WORK TASK:
The answer must be an exact copy of the records, with every picture removed.

EXERCISE MATERIAL:

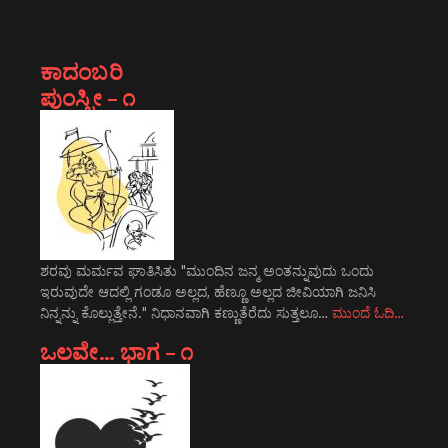
ಕಾದಂಬರಿ
ಪುಂಸ್ತ್ರೀ – ೧
ಶರವು ಮರ್ಮವ ಘಾತಿಸಿತು "ಮುಂದಿನ ಜನ್ಮ ಅಂತನ್ನುವುದು ಒಂದು
ಇರುವುದೇ ಆದಲ್ಲಿ ಗಂಡೂ ಅಲ್ಲದ, ಹೆಣ್ಣೂ ಅಲ್ಲದ ಜೀವಿಯಾಗಿ ಜನಿಸಿ
ನಿನ್ನನ್ನು ಕೊಲ್ಲುತ್ತೇನೆ." ನಿಧಾನವಾಗಿ ಕಣ್ಣುತೆರೆದು ಸುತ್ತಲೂ…
ಮುಂದೆ ಓದಿ…
ಒಲವೇ… ಭಾಗ – ೧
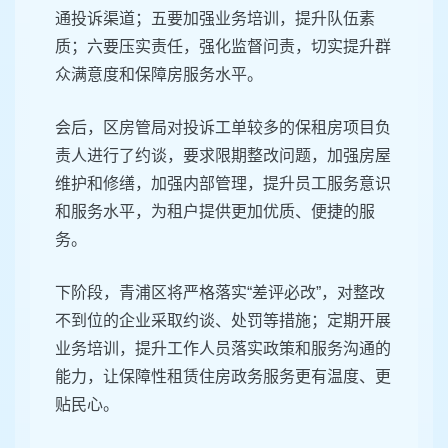
通投诉渠道；五要加强业务培训，提升队伍素
质；六要压实责任，强化监督问责，切实提升群
众满意度和保障房服务水平。
会后，区房管局对投诉工单较多的保租房项目负
责人进行了约谈，要求限期整改问题，加强房屋
维护和修缮，加强内部管理，提升员工服务意识
和服务水平，为租户提供更加优质、便捷的服
务。
下阶段，青浦区将严格落实“差评必改”，对整改
不到位的企业采取约谈、处罚等措施；定期开展
业务培训，提升工作人员落实政策和服务沟通的
能力，让保障性租赁住房政务服务更有温度、更
贴民心。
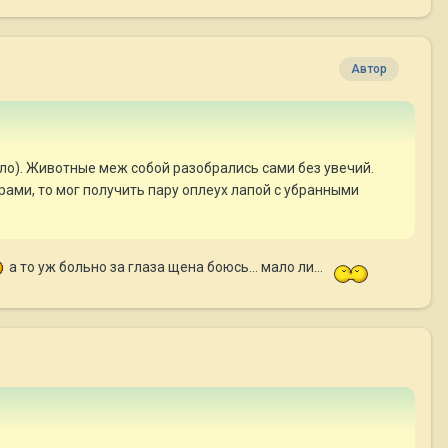
Автор
ыло). Животные меж собой разобрались сами без увечий.
рами, то мог получить пару оплеух лапой с убранными
а то уж больно за глаза щена боюсь... мало ли...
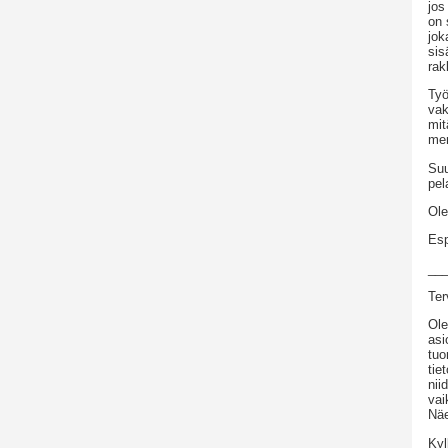
jos
on 
jok
sis
rak
Työ
vak
mit
men
Suu
pel
Ole
Es
__
Ter
Ole
asi
tuo
tie
nii
vai
Näe
Kyl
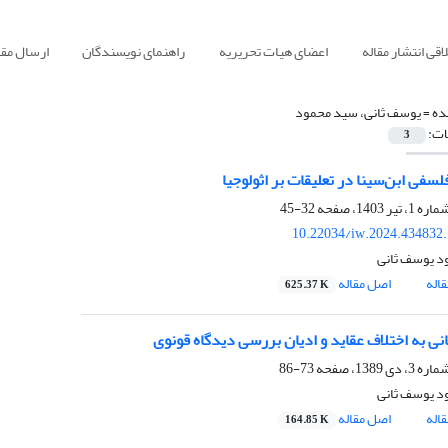
قی انتشار مقاله
اعضای هیات تحریریه
راهنمای نویسندگان
ارسال مقا
ده =
یوسف ثانی، سید محمود
ات:
3
سفی ابن‌سینا در تعلیقات بر اثولوجیا
32-45
10.22034/iw.2024.434832
د یوسف ثانی
اله
اصل مقاله
625.37 K
انی به اختلاف عقاید و ادیان بررسی دیدگاه قونوی
73-86
د یوسف ثانی
اله
اصل مقاله
164.85 K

OUTPUT:
ಕಾದಂಬರಿ
ಪುಂಸ್ತ್ರೀ – ೧
ಶರವು ಮರ್ಮವ ಘಾತಿಸಿತು "ಮುಂದಿನ ಜನ್ಮ ಅಂತನ್ನುವುದು ಒಂದು
ಇರುವುದೇ ಆದಲ್ಲಿ ಗಂಡೂ ಅಲ್ಲದ, ಹೆಣ್ಣೂ ಅಲ್ಲದ ಜೀವಿಯಾಗಿ ಜನಿಸಿ
ನಿನ್ನನ್ನು ಕೊಲ್ಲುತ್ತೇನೆ." ನಿಧಾನವಾಗಿ ಕಣ್ಣುತೆರೆದು ಸುತ್ತಲೂ…
ಮುಂದೆ ಓದಿ…
ಒಲವೇ… ಭಾಗ – ೧
通投诉渠道；五要加强业务培训，提升队伍素
质；六要压实责任，强化监督问责，切实提升群
众满意度和保障房服务水平。
会后，区房管局对投诉工单较多的保租房项目负
责人进行了约谈，要求限期整改问题，加强房屋
维护和修缮，加强内部管理，提升员工服务意识
和服务水平，为租户提供更加优质、便捷的服
务。
下阶段，青浦区将严格落实“差评必改”，对整改
不到位的企业采取约谈、处罚等措施；定期开展
业务培训，提升工作人员落实政策和服务沟通的
能力，让保障性租赁住房政务服务更有温度、更
贴民心。
Автор
ыло). Животные меж собой разобрались сами без увечий.
рами, то мог получить пару оплеух лапой с убранными
а то уж больно за глаза щена боюсь... мало ли...
jos
on 
jok
sis
rak
Työ
vak
mit
men
Suu
pel
Ole
Es
__
Ter
Ole
asi
tuo
tie
nii
vai
Näe
Kyl
قی انتشار مقاله
اعضای هیات تحریریه
راهنمای نویسندگان
ارسال مقا
ده =
یوسف ثانی، سید محمود
ات:
3
سفی ابن‌سینا در تعلیقات بر اثولوجیا
32-45
10.22034/iw.2024.434832
د یوسف ثانی
اله
اصل مقاله
625.37 K
انی به اختلاف عقاید و ادیان بررسی دیدگاه قونوی
73-86
د یوسف ثانی
اله
اصل مقاله
164.85 K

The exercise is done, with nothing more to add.